§ Document section

Nope, but it's still on the radar screen.

There are a couple of really huge issues that would have to be argued out
before any progress could be made.

One is that tuple layout (particularly tuple header format) is something
known in detail throughout large parts of the system.  This is a PITA if
the storage layer would like to use some other tuple format, but is it
worthwhile or even possible to abstract it?

Another is that we've got whole *classes* of utility commands that are
specifically targeted to the storage engine we've got.  VACUUM, CLUSTER,
ALTER TABLE SET TABLESPACE for example.  Not to mention autovacuum.
It's not clear where these would fit if we tried to define a storage
engine API layer.
        regards, tom lane



Re: alternative back-end block formats

From
Christian Convey
Date:
There are a couple of really huge issues that would have to be argued out
before any progress could be made.

Is this something that people want to spend time on right now?  As I mentioned earlier, I'm game.  But it doesn't sound like I'll get very far without adult supervision.

Re: alternative back-end block formats

From
Tom Lane
Date:
Christian Convey <christian.convey@gmail.com> writes:
>> There are a couple of really huge issues that would have to be argued out
>> before any progress could be made.

§ Job 1
In the thread on alternative back-end block formats, which utility commands are named as examples of ones aimed at the existing storage engine?
§ Job 2
Summarize the thread on alternative back-end block formats in two sentences.
§ Job 3
Write a continuation of the thread on alternative back-end block formats, picking up right after its final quoted lines.
The items that follow are not needed for anything here.

§ Data section
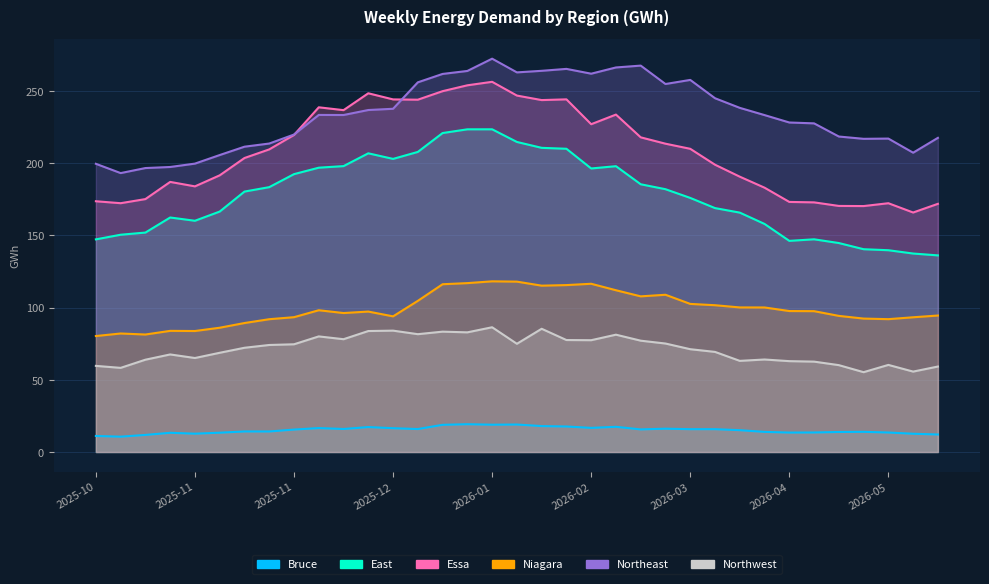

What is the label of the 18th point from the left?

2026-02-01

* * *

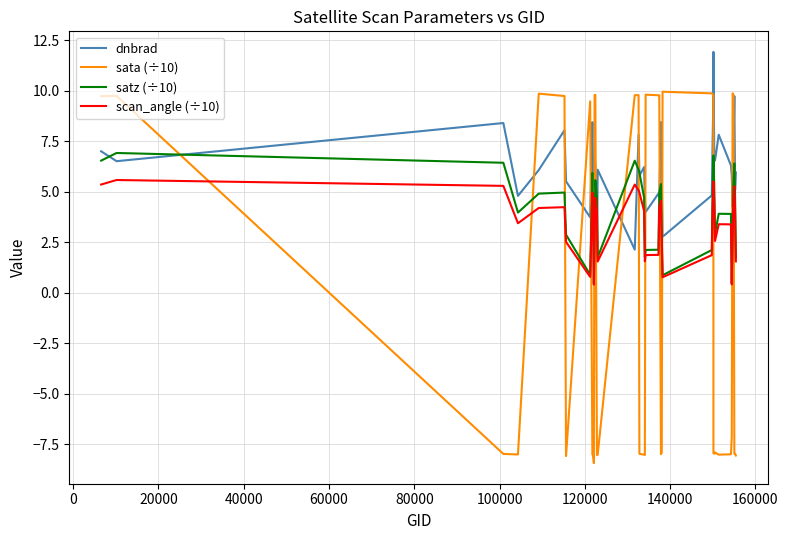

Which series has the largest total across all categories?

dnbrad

§ Result 1
VACUUM, CLUSTER, and ALTER TABLE SET TABLESPACE, with autovacuum also mentioned.

§ Result 2
Tom Lane writes that the idea is still on the radar but that two huge issues must be argued out first: tuple layout is known in detail throughout large parts of the system, and whole classes of utility commands are targeted to the current storage engine, so it is unclear where they would fit in a storage engine API layer. Christian Convey asks whether people want to spend time on this now, saying that the offer to help stands but that little progress seems likely without adult supervision.

§ Result 3
> Is this something that people want to spend time on right now?  As I
> mentioned earlier, I'm game.  But it doesn't sound like I'll get very far
> without adult supervision.

TBH, I'd rather we waited till the commitfest is over.  This is certainly
material for 9.5, if not even further out, so there's no pressing need for
a debate right now; and we have plenty of stuff we do need to deal with
right now.
        regards, tom lane



Re: alternative back-end block formats

From
Christian Convey
Date:
On Tue, Jan 28, 2014 at 12:39 PM, Tom Lane <tgl@sss.pgh.pa.us> wrote:
TBH, I'd rather we waited till the commitfest is over.  This is certainly
material for 9.5, if not even further out, so there's no pressing need for
a debate right now; and we have plenty of stuff we do need to deal with
right now.

Works for me.  I'll just lurk in the meantime, and see what I can figure out.  Thanks.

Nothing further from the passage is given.